No último sábado, 16 de janeiro, dia de visitas, Deize Silva de Carvalho reuniu cerca de 60 pessoas na entrada do CTR. Com um carro de som, faixas, panfletos e cruzes de madeira, o grupo recordou a morte de Andreu e de outras vítimas do Estado. “Nós estamos aqui para que certos agentes do Degase saibam que a família do menino que eles mataram continua lutando e não perdeu a esperança na justiça”, dizia, emocionada, a mãe de Andreu ao microfone, olhando para as pessoas em pé na fila da visita, mas falando alto para ser ouvida do outro lado do muro. “Não quero que nenhuma mãe passe pelo que eu passei.”


Diante da presença incômoda dos manifestantes, funcionários do Degase liberaram a entrada dos familiares duas horas mais cedo que de costume, mas não evitaram que alguns parentes que estavam na fila se aproximassem do grupo. “Meu filho apareceu com o dente quebrado na semana passada, mas não quis me dizer o que aconteceu”, disse uma senhora, levantando a hipótese de que o garoto tivesse sido agredido e que estivesse sendo ameaçado. “A gente sabe que essas coisas acontecem, mas fica com medo de nosso filho sofrer represálias se tomarmos alguma providência.” Para Deize, uma das principais razões para a manifestação era justamente orientar os parentes dos adolescentes internados sobre como denunciar indícios de tortura ou qualquer tipo de abuso dentro das unidades do Degase.

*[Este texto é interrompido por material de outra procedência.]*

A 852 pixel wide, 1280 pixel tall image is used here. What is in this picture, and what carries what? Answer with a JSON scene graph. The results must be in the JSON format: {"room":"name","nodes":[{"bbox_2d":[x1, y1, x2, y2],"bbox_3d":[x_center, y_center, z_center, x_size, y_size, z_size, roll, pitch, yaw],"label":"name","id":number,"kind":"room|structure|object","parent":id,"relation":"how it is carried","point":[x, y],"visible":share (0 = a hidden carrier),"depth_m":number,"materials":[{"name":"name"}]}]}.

Mães se unem contra a violência

Entre os manifestantes, a consciência de que o assassinato de Andreu é mais um entre diversos casos de violência que envolvem agentes públicos no Rio de Janeiro. Outras mães estavam presentes no ato deste sábado, dentre elas Marcia Jacintho, mãe do menino Hanry, morto por policiais no bairro do Lins em 2002. “Temos todas um sofrimento comum. Nossos filhos estão sendo barbaramente assassinados por representantes do Estado sem que nada tenha sido feito pelas autoridades para evitar novos casos”, disse Márcia, que completou: “O governo do estado se comporta como o ‘exterminador de futuros’ quando executa os jovens negros e pobres do Rio de Janeiro. Esta realidade se repete em outros estados. É preciso estarmos unidas nesta luta.”

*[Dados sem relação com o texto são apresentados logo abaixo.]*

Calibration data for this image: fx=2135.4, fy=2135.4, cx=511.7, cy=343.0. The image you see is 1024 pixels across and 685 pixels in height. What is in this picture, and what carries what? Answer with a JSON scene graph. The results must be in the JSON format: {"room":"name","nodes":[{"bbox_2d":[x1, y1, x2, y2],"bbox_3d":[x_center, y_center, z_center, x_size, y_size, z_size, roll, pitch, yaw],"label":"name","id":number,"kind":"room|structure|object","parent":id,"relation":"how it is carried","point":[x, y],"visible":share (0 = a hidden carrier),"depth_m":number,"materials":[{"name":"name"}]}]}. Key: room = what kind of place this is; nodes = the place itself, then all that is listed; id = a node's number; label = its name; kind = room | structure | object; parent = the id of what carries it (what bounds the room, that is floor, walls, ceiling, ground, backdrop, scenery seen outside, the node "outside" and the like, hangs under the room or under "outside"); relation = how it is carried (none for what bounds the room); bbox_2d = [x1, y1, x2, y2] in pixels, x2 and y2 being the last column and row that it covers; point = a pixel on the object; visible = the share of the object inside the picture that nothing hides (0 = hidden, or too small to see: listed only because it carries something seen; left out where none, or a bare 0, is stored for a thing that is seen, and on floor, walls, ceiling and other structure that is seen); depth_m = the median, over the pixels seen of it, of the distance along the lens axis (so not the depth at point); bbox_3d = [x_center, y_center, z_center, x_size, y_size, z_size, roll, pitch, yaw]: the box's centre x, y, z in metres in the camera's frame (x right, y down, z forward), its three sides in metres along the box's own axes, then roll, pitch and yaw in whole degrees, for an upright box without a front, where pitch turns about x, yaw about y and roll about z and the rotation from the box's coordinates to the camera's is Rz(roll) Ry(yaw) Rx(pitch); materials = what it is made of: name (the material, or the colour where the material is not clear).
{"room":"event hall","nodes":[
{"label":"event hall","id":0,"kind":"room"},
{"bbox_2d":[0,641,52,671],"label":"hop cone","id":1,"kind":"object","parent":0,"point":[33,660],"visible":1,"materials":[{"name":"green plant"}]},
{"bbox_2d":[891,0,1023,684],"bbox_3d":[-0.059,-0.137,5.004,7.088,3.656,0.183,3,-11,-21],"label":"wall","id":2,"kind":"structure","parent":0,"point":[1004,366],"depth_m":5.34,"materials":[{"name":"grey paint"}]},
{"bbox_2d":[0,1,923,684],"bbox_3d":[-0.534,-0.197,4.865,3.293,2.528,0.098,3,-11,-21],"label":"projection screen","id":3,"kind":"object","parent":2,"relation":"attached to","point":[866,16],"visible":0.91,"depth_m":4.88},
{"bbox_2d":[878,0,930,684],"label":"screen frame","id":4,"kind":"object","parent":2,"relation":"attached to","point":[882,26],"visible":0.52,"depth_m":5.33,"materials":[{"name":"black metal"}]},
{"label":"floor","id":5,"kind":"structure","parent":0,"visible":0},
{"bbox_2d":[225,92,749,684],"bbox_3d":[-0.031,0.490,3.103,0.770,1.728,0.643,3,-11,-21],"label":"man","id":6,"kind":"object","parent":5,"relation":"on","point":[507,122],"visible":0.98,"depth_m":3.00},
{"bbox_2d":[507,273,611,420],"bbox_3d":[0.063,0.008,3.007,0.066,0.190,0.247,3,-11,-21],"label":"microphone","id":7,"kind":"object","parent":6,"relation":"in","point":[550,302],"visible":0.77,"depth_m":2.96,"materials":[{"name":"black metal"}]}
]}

Marcia Jacintho, com uma camisa em memória
de seu filho Hanry


Outra que integrava o grupo na porta do CTR era Bernadete, mãe do garoto Cristiano de Souza, que também foi assassinado por agentes do Degase em novembro de 2008. Seu filho foi espancado e morto quando estava internado no Educandário Santo Expedito, que funciona no complexo penitenciário de Bangu, nas instalações do antigo presídio Muniz Sodré. O caso evidenciou que os maus-tratos são comuns em unidades do Degase e foi o estopim para que a organização de defesa dos direitos humanos Projeto Legal iniciasse uma campanha de cartas para o fechamento do Santo Expedito. Um dos panfletos distribuídos em frente ao CTR era justamente a convocação para participar da campanha. “Guantánamo vai fechar. Santo Expedito continua aberto”, dizia o texto, em uma referência ao presídio norteamericano localizado em Cuba, que se tornou símbolo de torturas e violações de direitos humanos.

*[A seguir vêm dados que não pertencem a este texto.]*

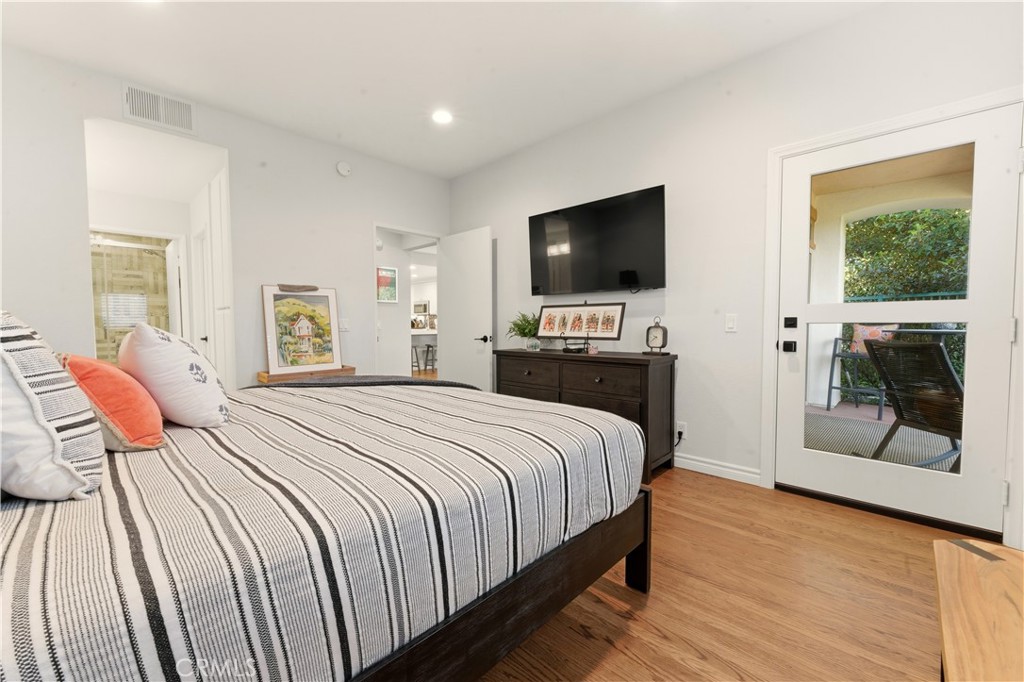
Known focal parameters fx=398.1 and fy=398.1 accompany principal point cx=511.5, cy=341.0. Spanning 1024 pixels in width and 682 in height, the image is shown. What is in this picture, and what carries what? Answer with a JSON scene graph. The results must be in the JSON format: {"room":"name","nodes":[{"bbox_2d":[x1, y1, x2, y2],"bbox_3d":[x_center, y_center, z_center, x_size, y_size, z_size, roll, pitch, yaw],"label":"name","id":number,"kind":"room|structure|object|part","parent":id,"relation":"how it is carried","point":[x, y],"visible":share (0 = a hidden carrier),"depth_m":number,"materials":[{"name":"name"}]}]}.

Participe da campanha pelo fechamento do Santo Expedito

Ao fim do ato, Lindomar Darós, integrante do Conselho Regional de Psicologia do Rio de Janeiro, resumiu o sentimento dos manifestantes: “Nossa defesa é pelo direito à vida, sempre. Nenhum ser humano pode atentar contra a vida de outro e a situação é ainda mais grave e perigosa quando quem o faz é um representante do Estado”.